RB Leipzig:Was Timo Werners Schwalbe beweist

RB Leipzig v - FC Schalke 04 - German Bundesliga

Schwalbe gemacht, Elfmeter verwandelt, vor den Fans gejubelt: Leipzigs Timo Werner.

(Foto: REUTERS)

Tabellenführer RB Leipzig will den Erfolg mit allen Mitteln - auch wenn diese nicht im Regelbuch stehen.

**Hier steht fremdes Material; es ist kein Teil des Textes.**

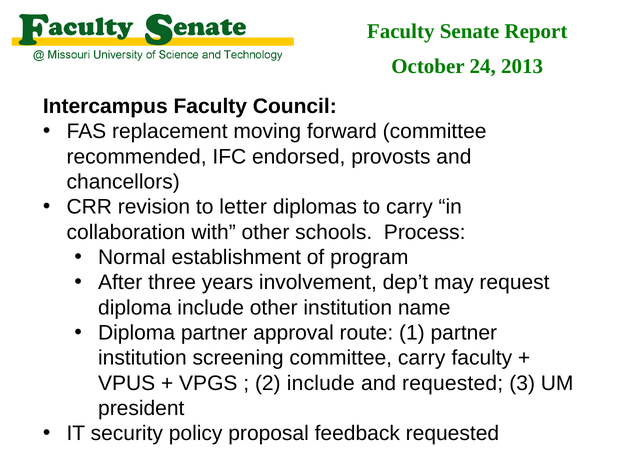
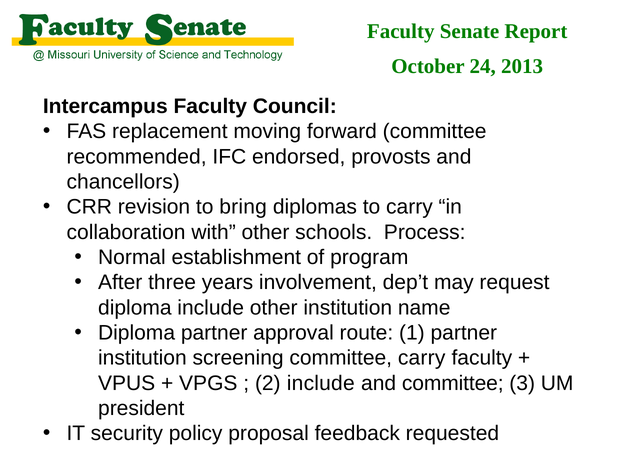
letter: letter -> bring
and requested: requested -> committee
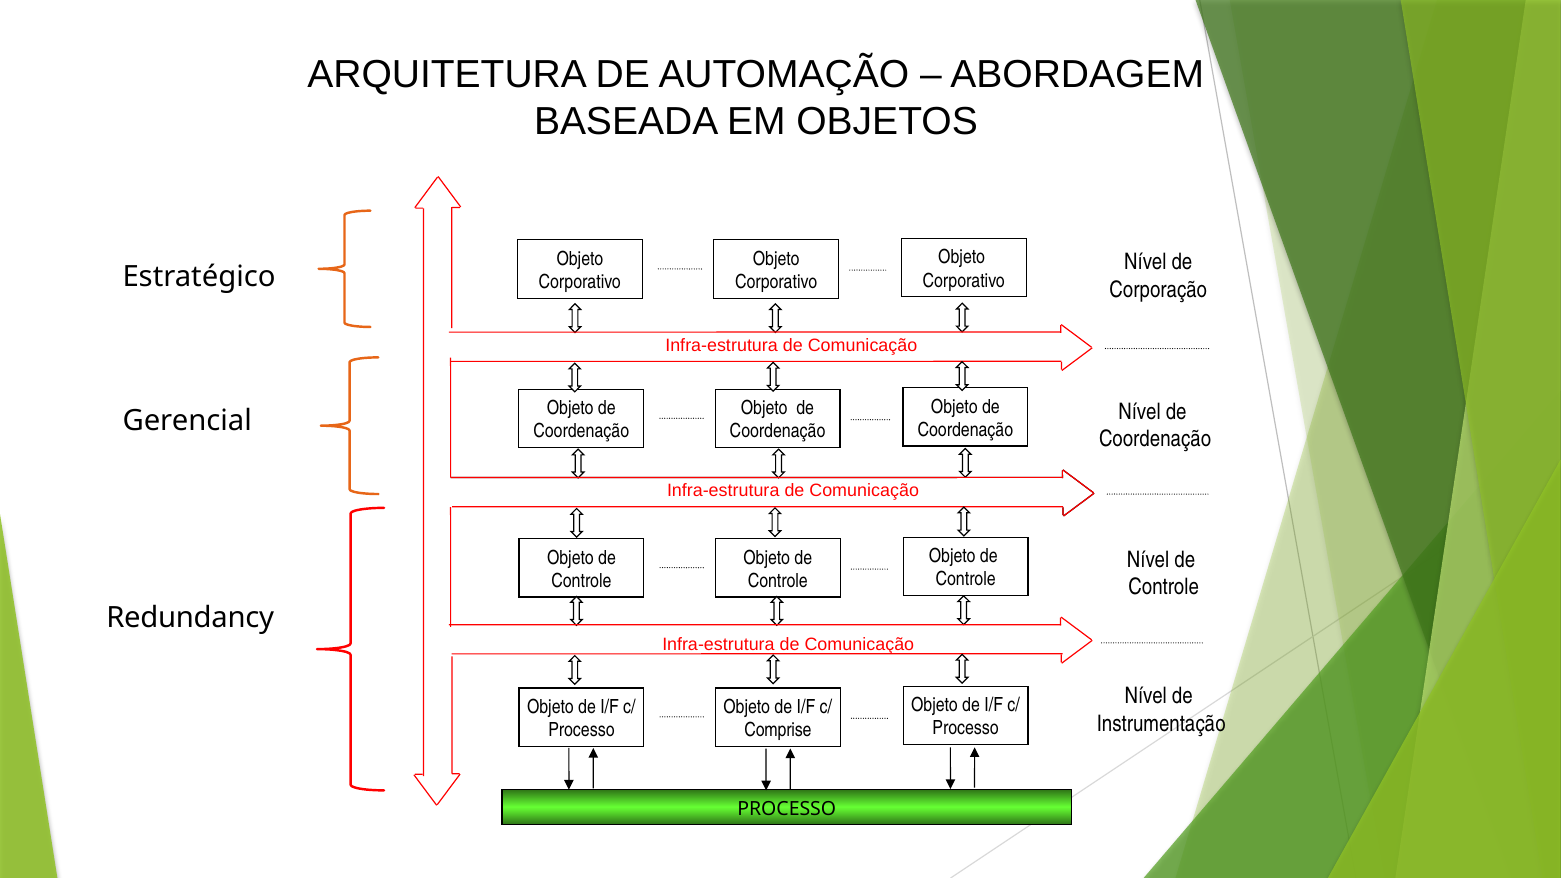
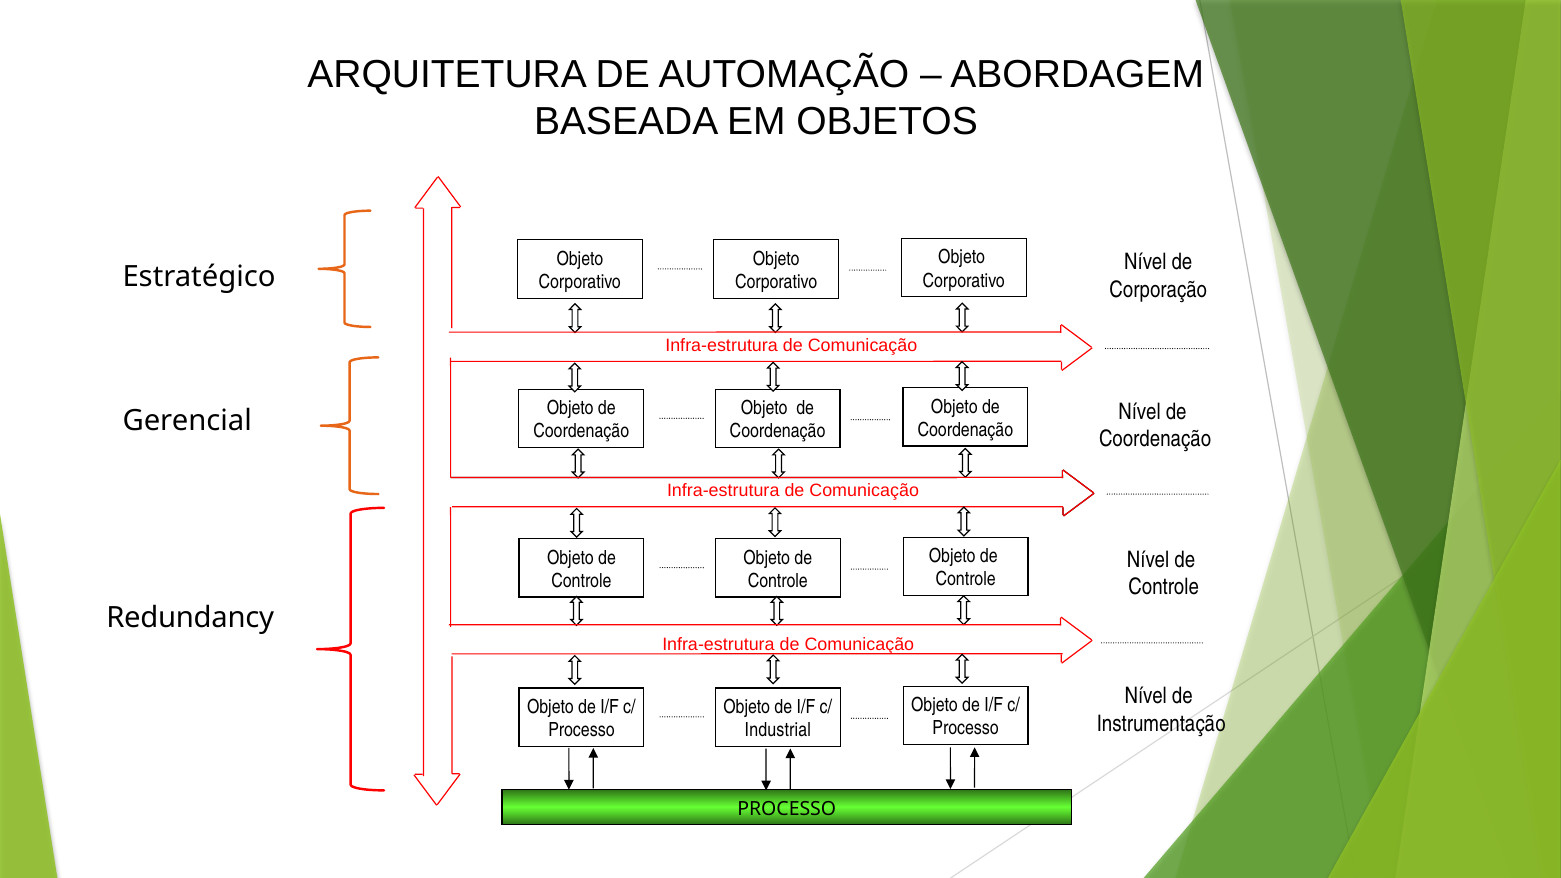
Comprise: Comprise -> Industrial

Kommentar von Sebastian Fischer

Timo Werner konnte einem irgendwie auch leid tun, wie er dort verschwitzt und erschöpft in den Katakomben des Leipziger Stadions stand und wusste, dass nun jedes seiner Worte zählte. Würde er seine Schwalbe vor dem Elfmeter zum wegweisenden 1:0 beim 2:1-Sieg gegen den FC Schalke zugeben? Hatte er mit dem Schiedsrichter über die Szene gesprochen, hatte er die Aussage verweigert, hatte er gar gelogen? Als Werner dann auch noch davon sprach, dass es im Stadion zu laut gewesen sei, um sein Geständnis zu hören, wollte man ihn am liebsten in den Arm nehmen. Und doch hatte Werner der Liga einen Grund geliefert, warum sie diese so freundlich und höflich anmutenden Leipziger jetzt aber wirklich ein wenig zu fürchten hat.

Abgesehen davon, dass die Szene vor dem 1:0 ein weiteres Argument für die Einführung des Videobeweises gewesen war und sie dem Schiedsrichter Bastian Dankert wohl ziemlich unangenehm ist, ließ sie sich nämlich auch so deuten, dass diese Mannschaft namens RB Leipzig den Erfolg in dieser Saison mit wirklichen allen verfügbaren Mitteln erzwingen kann und will. Auch wenn diese Mittel nicht unbedingt im Regelbuch vorgesehen sind.

Egal, wie er sie nun mit leiser Stimme im lauten Leipziger Jubel kommentiert hat - Timo Werners Schwalbe bleibt eine Schwalbe, wie er selbst mit etwas Verspätung auch zugab, die den zehnten Saisonsieg für RB auf den Weg brachte. Spieler, die diese Unsportlichkeit rechtzeitig zugeben, die in der Hektik natürlich schon mal passieren kann, werden dafür zurecht gelobt. Spieler, die den Elfmeter verwandeln und danach jubelnd die Faust in die Kurve recken, müssen sich Kritik anhören. Das gehört zum Job dazu.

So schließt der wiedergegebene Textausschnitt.